▶ _Excerto selecionado_
________________________________________
DO REGIME DOS PARECERES NO CÓDIGO DE PROCEDIMENTO ADMINISTRATIVO
O Código do Procedimento Administrativo
(doravante CPA), aprovado pelo Decreto-Lei n.o 4/2015, de
07 de janeiro tem no seu seio, artigos, nomeadamente os 91.º e 92.º, dedicados
ao regime jurídico dos pareceres, sendo que o mesmo regime é também citado no Título
I (regime comum) da Parte III que se prende com a questão do procedimento
administrativo. Ambos os artigos reproduzem o texto de artigos do CPA revogado; a saber, no caso do artigo 91.º do CPA, o
98.º e, no que se reporta ao artigo 92.º,
os n.os 1, 3 e
5 repetem o texto (com ligeiras
modificações) do artigo 99.º, n.os 1 a 3 do
CPA revogado. Os incisos 2, 4 e 6 do artigo 92.º do CPA apresentam
inovações em matéria parecerística.
Os pareceres
são estudos documentados sobre questões científicas, técnicas ou
jurídicas, cuja elaboração é da responsabilidade de
órgãos administrativos por determinação da lei ou do órgão responsável pelo
procedimento. Concomitantemente, a emissão dos pareceres resulta da prerrogativa
de um órgão administrativo de ter poderes de administração consultiva, e
cujo exercício é feito no âmbito de um procedimento administrativo, enquanto
trâmite necessário ou facultativo para a tomada da decisão sobre um determinado
assunto pelo órgão da administração ativa.
________________________________________
▶ _Dados brutos_
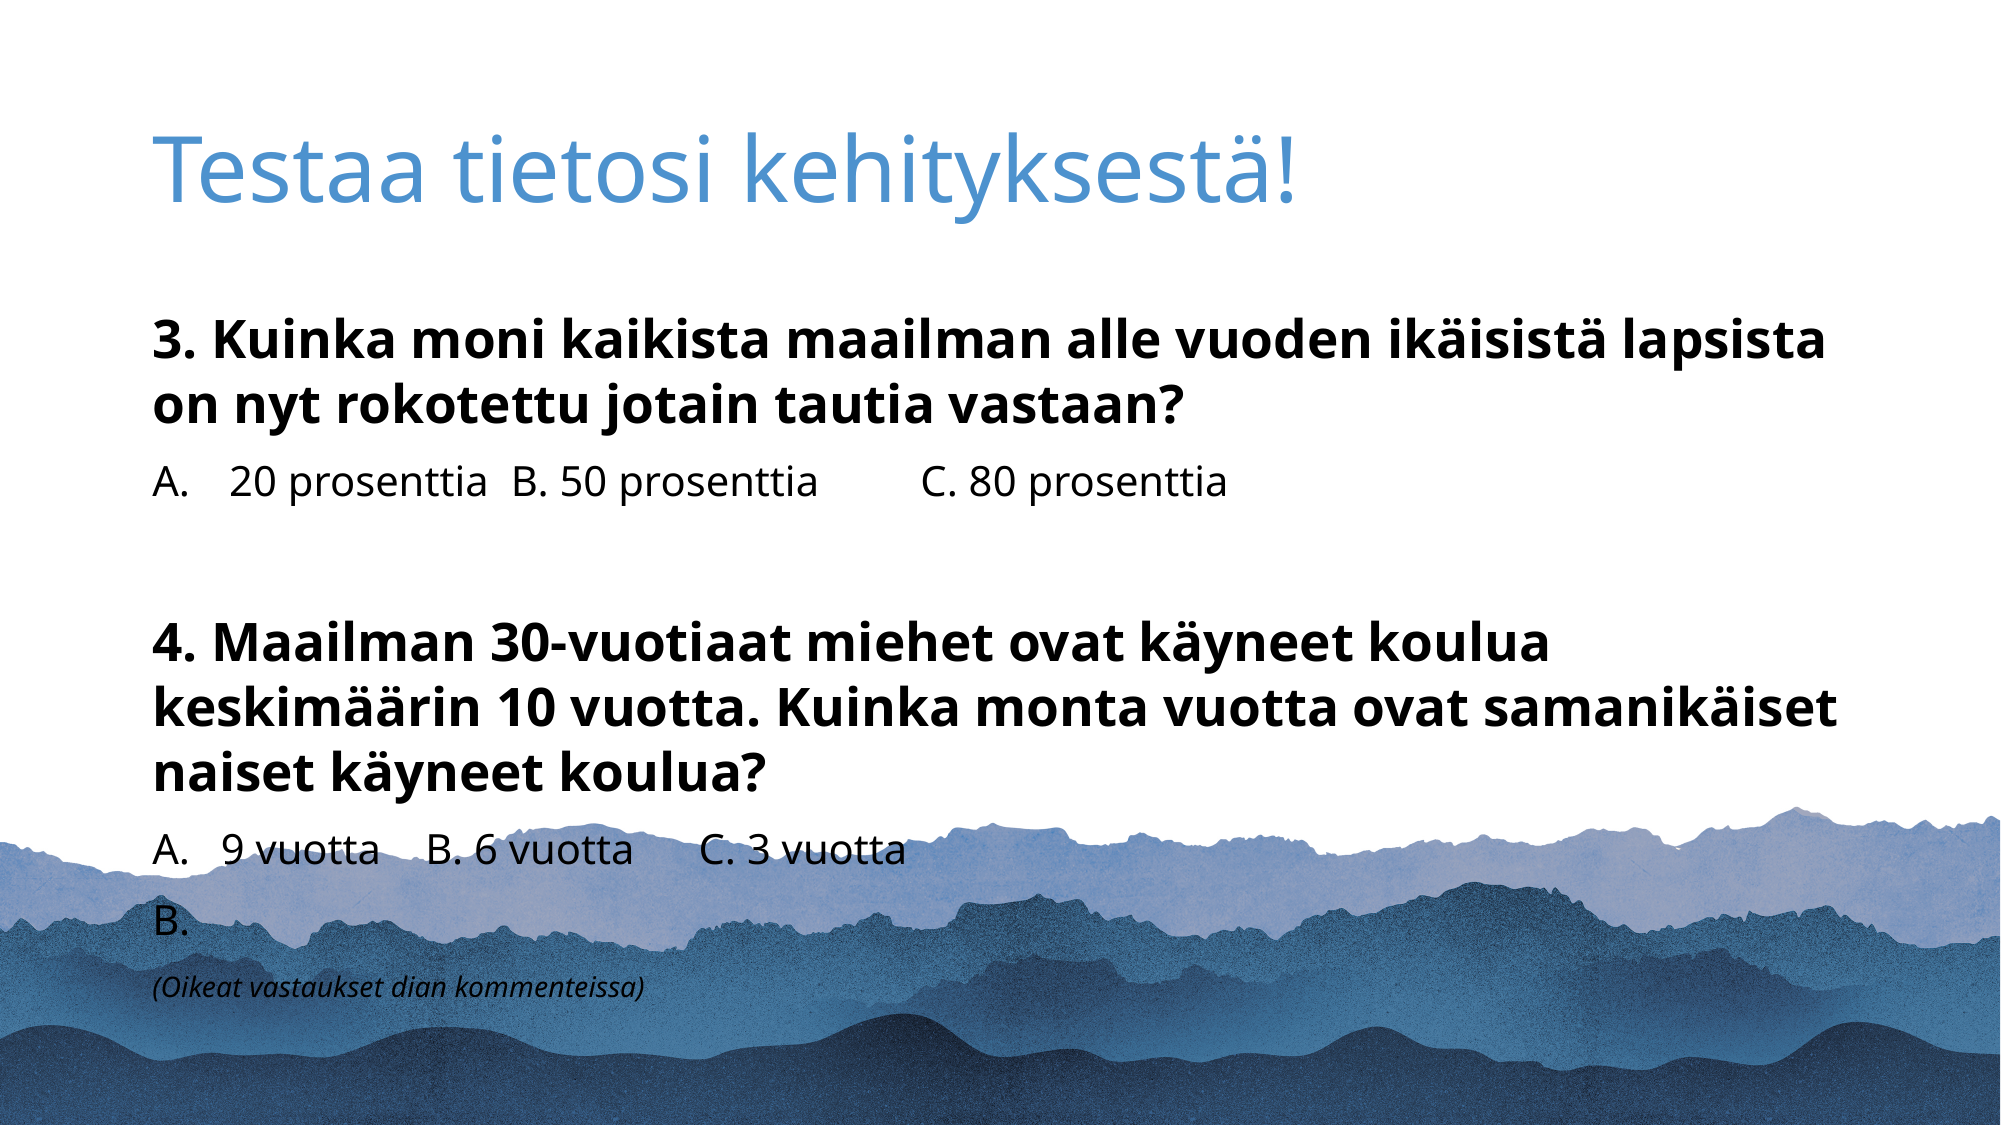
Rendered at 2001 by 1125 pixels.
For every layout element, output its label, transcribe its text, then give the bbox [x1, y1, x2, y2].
________________________________________
▶ _Enunciado_
Transcreva na íntegra o excerto sobre o regime dos pareceres no Código do Procedimento Administrativo, sem alterar nada.

▶ _Resposta certa_
DO REGIME DOS PARECERES NO CÓDIGO DE PROCEDIMENTO ADMINISTRATIVO
O Código do Procedimento Administrativo
(doravante CPA), aprovado pelo Decreto-Lei n.o 4/2015, de
07 de janeiro tem no seu seio, artigos, nomeadamente os 91.º e 92.º, dedicados
ao regime jurídico dos pareceres, sendo que o mesmo regime é também citado no Título
I (regime comum) da Parte III que se prende com a questão do procedimento
administrativo. Ambos os artigos reproduzem o texto de artigos do CPA revogado; a saber, no caso do artigo 91.º do CPA, o
98.º e, no que se reporta ao artigo 92.º,
os n.os 1, 3 e
5 repetem o texto (com ligeiras
modificações) do artigo 99.º, n.os 1 a 3 do
CPA revogado. Os incisos 2, 4 e 6 do artigo 92.º do CPA apresentam
inovações em matéria parecerística.
Os pareceres
são estudos documentados sobre questões científicas, técnicas ou
jurídicas, cuja elaboração é da responsabilidade de
órgãos administrativos por determinação da lei ou do órgão responsável pelo
procedimento. Concomitantemente, a emissão dos pareceres resulta da prerrogativa
de um órgão administrativo de ter poderes de administração consultiva, e
cujo exercício é feito no âmbito de um procedimento administrativo, enquanto
trâmite necessário ou facultativo para a tomada da decisão sobre um determinado
assunto pelo órgão da administração ativa.